When OpenMP is being used, the output file indicates the number of threads:
Using up to 4 threads per process
If the job has subjobs (including the case of multiple input files), you can restrict the number of simultaneous subjobs by adding -HOST:njobs to the command, e.g.
jaguar run [script.py | script.bat] input-files -PARALLEL nthreads -HOST hostname:njobs
In this case, only njobs subjobs are submitted for execution by the master job at any one time. Each subjob runs with nthreads threads, so the total number of processors needed is njobs × nthreads. You can set the maximum number of threads per subjobs using the -max_threads options. However, if you omit the -HOST option, the -PARALLEL option is interpreted differently—see Automatic Selection of Distribution and Threading Options for Jaguar Jobs.
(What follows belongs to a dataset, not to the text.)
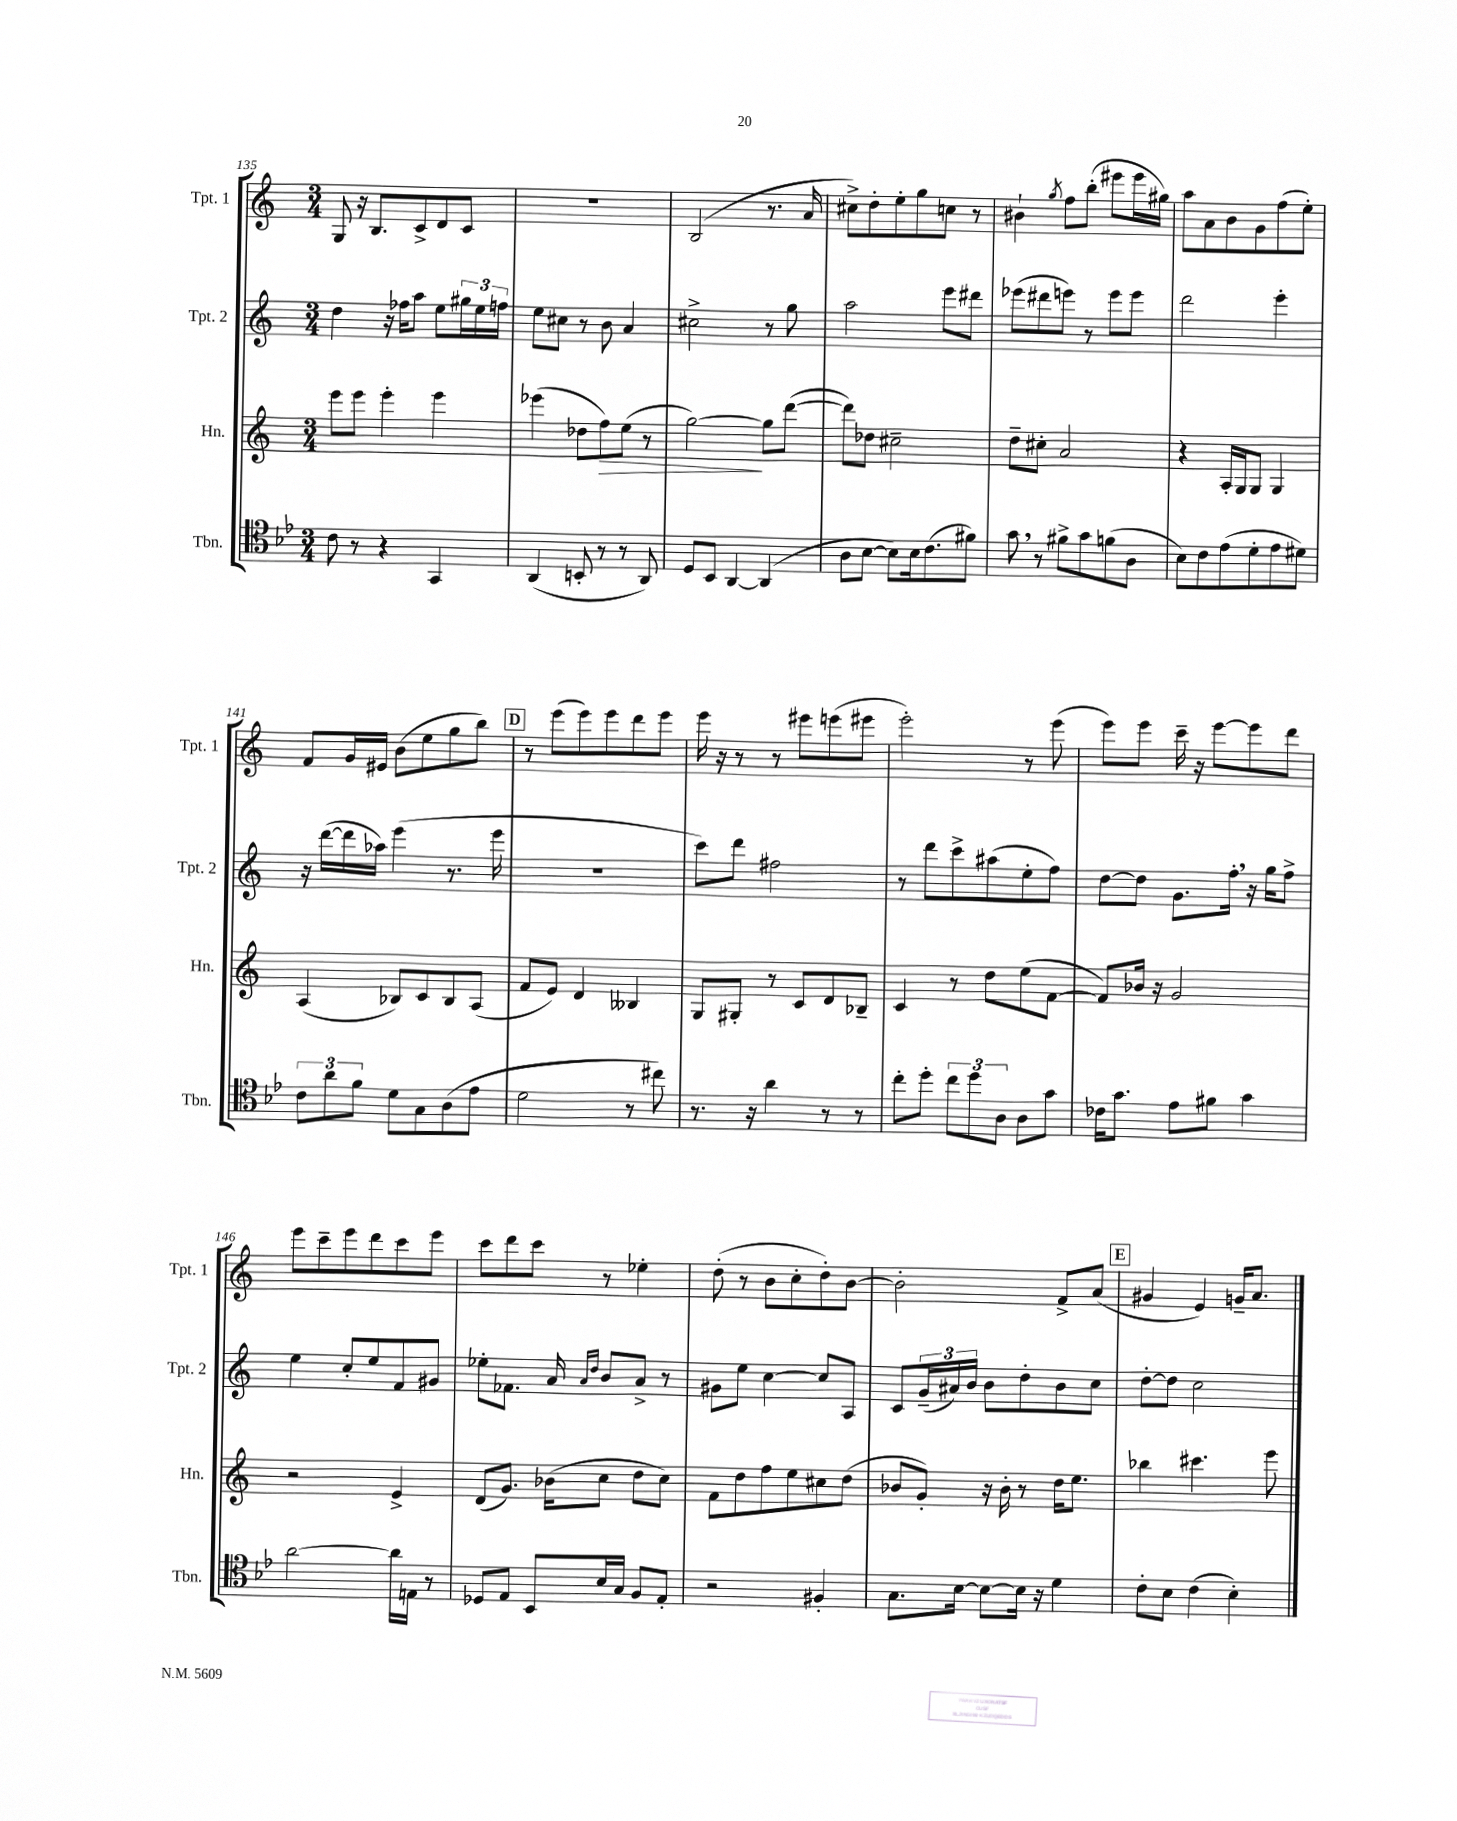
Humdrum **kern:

The use of the hostname:njobs syntax does not apply to some scripts, which request the specified number of processors on a single node for maximum efficiency. These scripts are autots, counterpoise.py, csrch.py, and hydrogen_bond.py; for these scripts the value of njobs is ignored. You can request a single node for a job with the -use_one_node option.
When running a batch of multi-threaded jaguar jobs, you can use the -optimize_cpus option to assign CPUs in an optimal way based on jaguar_timer estimates, e.g.
jaguar run <input-files> -PARALLEL <N> -optimize_cpus
Longer running jobs use more CPUs, while shorter running jobs use less. -optimize_cpus is also available for Jaguar workflows. If a batch of multi-threaded jobs are launched during the workflow, their CPU assignments will also be optimized.